ステージ | たんぱく質量(標準体重kg/日) |
ステージ1~2 | 1.3gを超えない |
ステージ3a | 0.8g~1.0g |
ステージ3b | 0.6g~0.8g |
ステージ4 | 0.6g~0.8g |
ステージ5 | 0.6g~0.8g |
塩分制限
塩分は血圧上昇の原因となるため、1日3g~6g未満に制限します。
エネルギー確保
エネルギーが不足すると体内のたんぱく質を分解してしまうため、十分なエネルギー確保が必要となります。

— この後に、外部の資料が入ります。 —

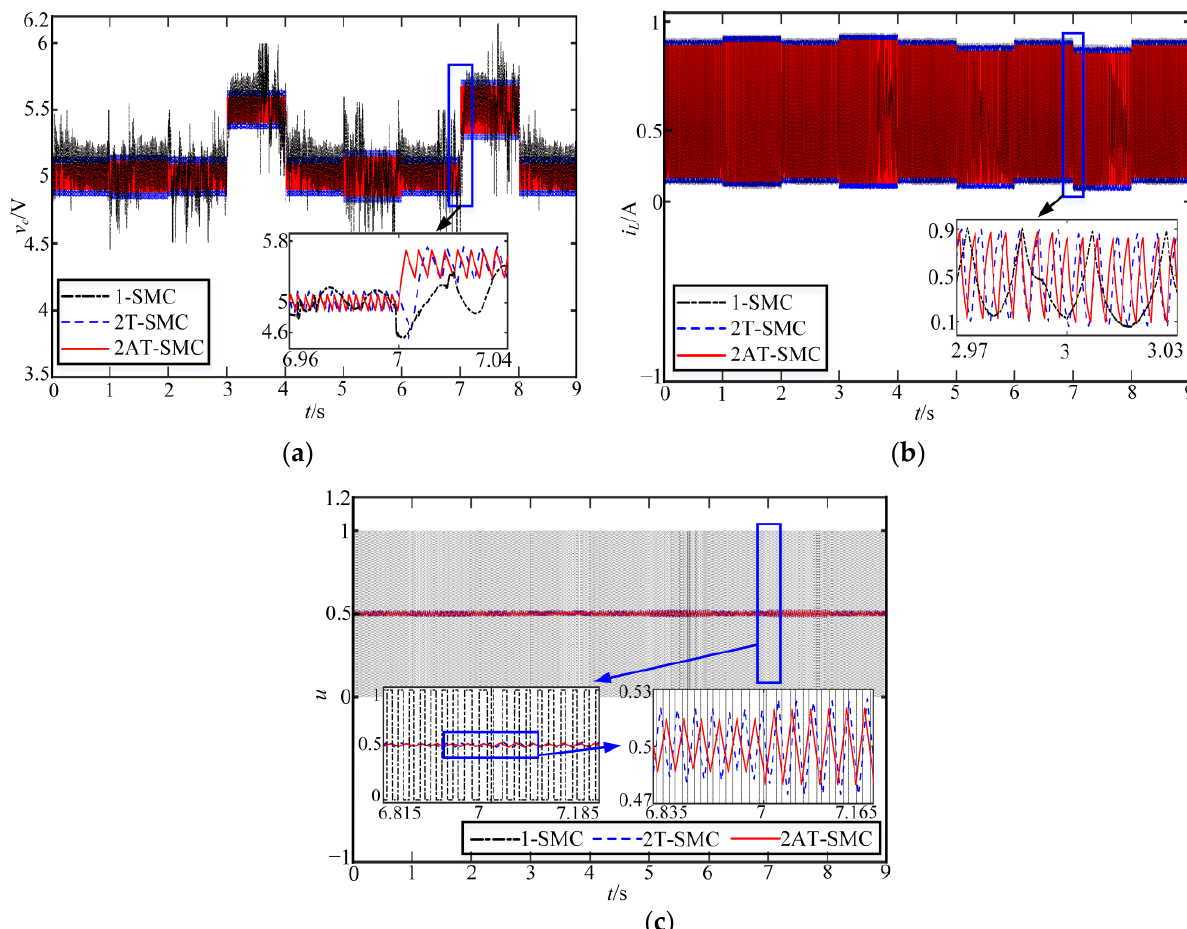
Figure 9. Comparative experimental results: ( a ) Output voltage v c ; ( b ) Inductor current i L ; ( c ) Control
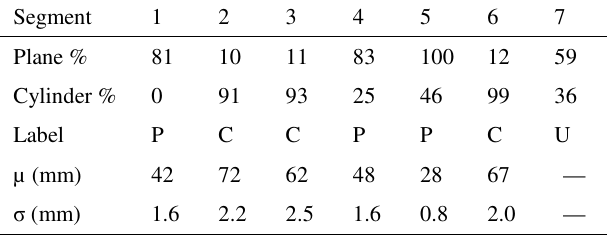
Table 1: Real-world point cloud. Percentage of inliers adjusted for each model, mean distance (µ) and standard deviation ( σ ).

基本は25~35kal×標準体重(kg)を目安とします。
カリウム・リン・水分制限
ステージや症状に合わせて、カリウムやリン、水分制限が行われます。服用中の薬や個人の状態によって異なるため、医師や管理栄養士の指示に従いましょう。
早期発見・治療で腎臓の機能を守ろう
腎臓は「沈黙の臓器」と呼ばれるほど症状が出にくく、気づいたときは腎臓病が進行している可能性が高くなります。だからこそ、定期的な健康診断で早期に異常を発見すること、そして日頃から健康的な食事を心がけることが極めて重要です。